▶ **EXERCISE PROMPT**
In the text on preparing a presentation, which of the four questions should be answered only after the other three?

▶ **SOURCE TEXT**
___

Preparing Your Presentation for Delivery-Four Simple Questions

Imagine that you have an important presentation next week. You may not have to imagine – you probably do have an important presentation coming up soon. You want to make a good impression. No, you want to make a great impression. So you get started right away. What do you want to say? What is the message you want to deliver to the particular audience? As soon as you decide your message, you can start outlining and drafting, right? Whoa! Stop!

You need to back up a few steps if you really want to deliver your message to this particular audience. Delivering a message is like delivering a very important package. It's not enough to get the package ready to send. It's more important than even sending the package. Delivery means taking the steps necessary to assure that the package is received by the correct party exactly as you sent it. Anything short of that and your package is not delivered.

Preparing a presentation for delivery involves answering four simple but exacting questions.

First, who is the specific audience?

Second, what do you want this audience to do?

Third, what resources and obstacles will affect my presentation?

Finally, (and only after the first three are answered) what is my message and method?

I. Who is my specific audience?

The audience may be obvious, but not always. In fact, there may be more than one audience. Sometimes only a part of the apparent audience is relevant to your objectives. The potential audiences may be:

  • the apparent audience (all those sitting in front of you)
  • a part of or a key person in the apparent audience
  • others who will see this presentation (e.g. television or video-tape audience); or 
  • someone the present audience will be reporting to (e.g. a principal, client, or higher authority).
  • You need to know the audience well. Her are some of the key information points you will need to know (or must find out) about your audience.

  • Who are they? Get a profile of their background including such factors as their education, professional or occupational status, gender, age, experience level, etc.

___

▶ **MATERIAL PROVIDED**
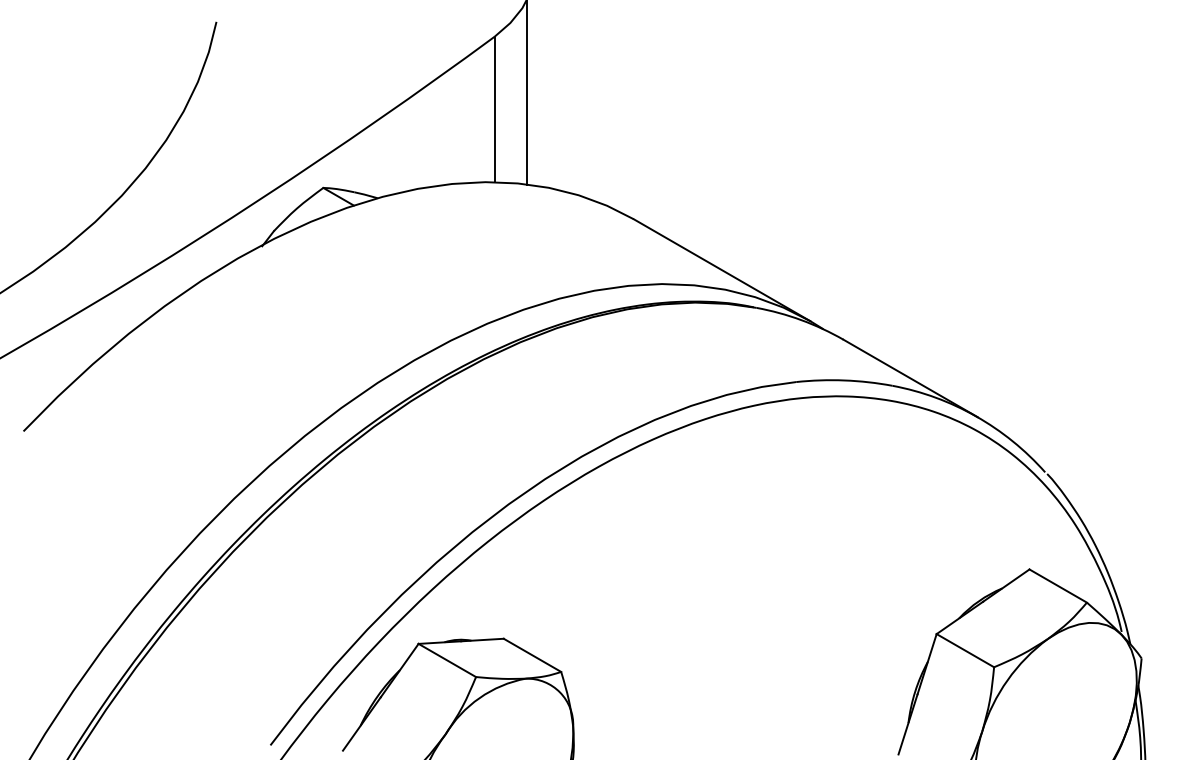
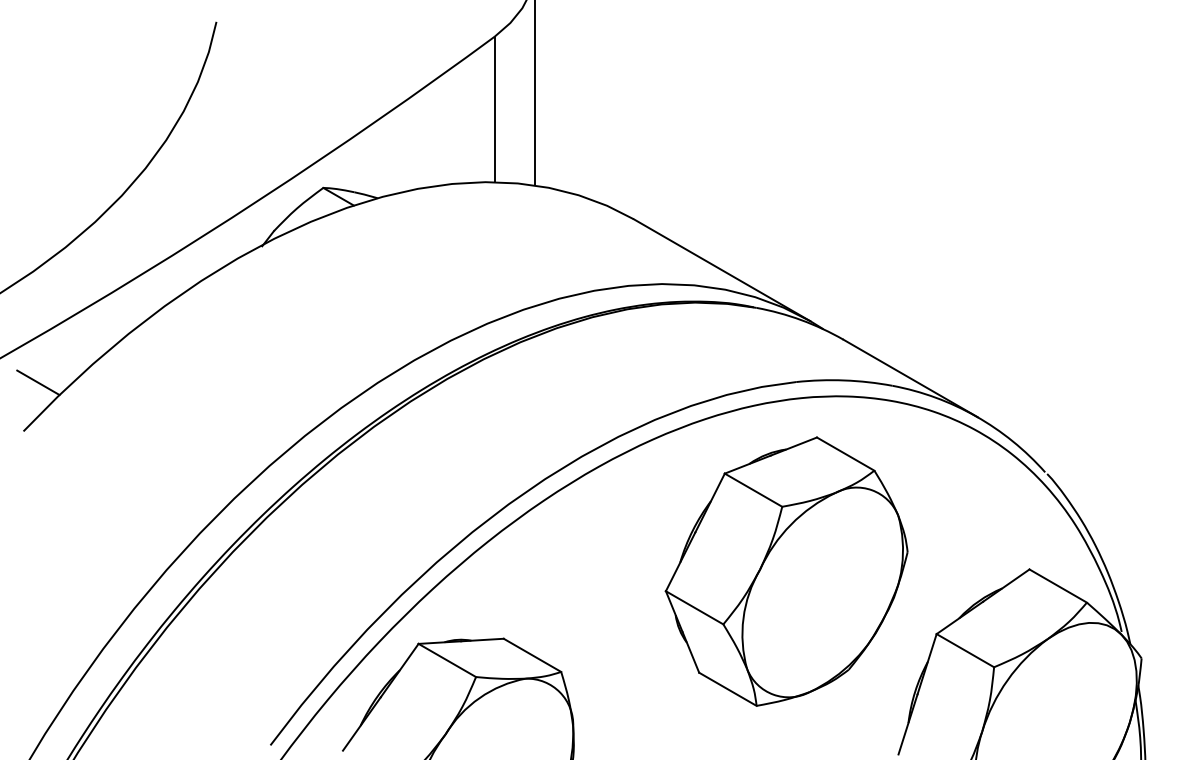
line at (527, 93) position: (527, 93) -> (535, 93)
line at (38, 382): none -> present
part at (786, 571): none -> present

___

▶ **CORRECT RESPONSE**
What is my message and method?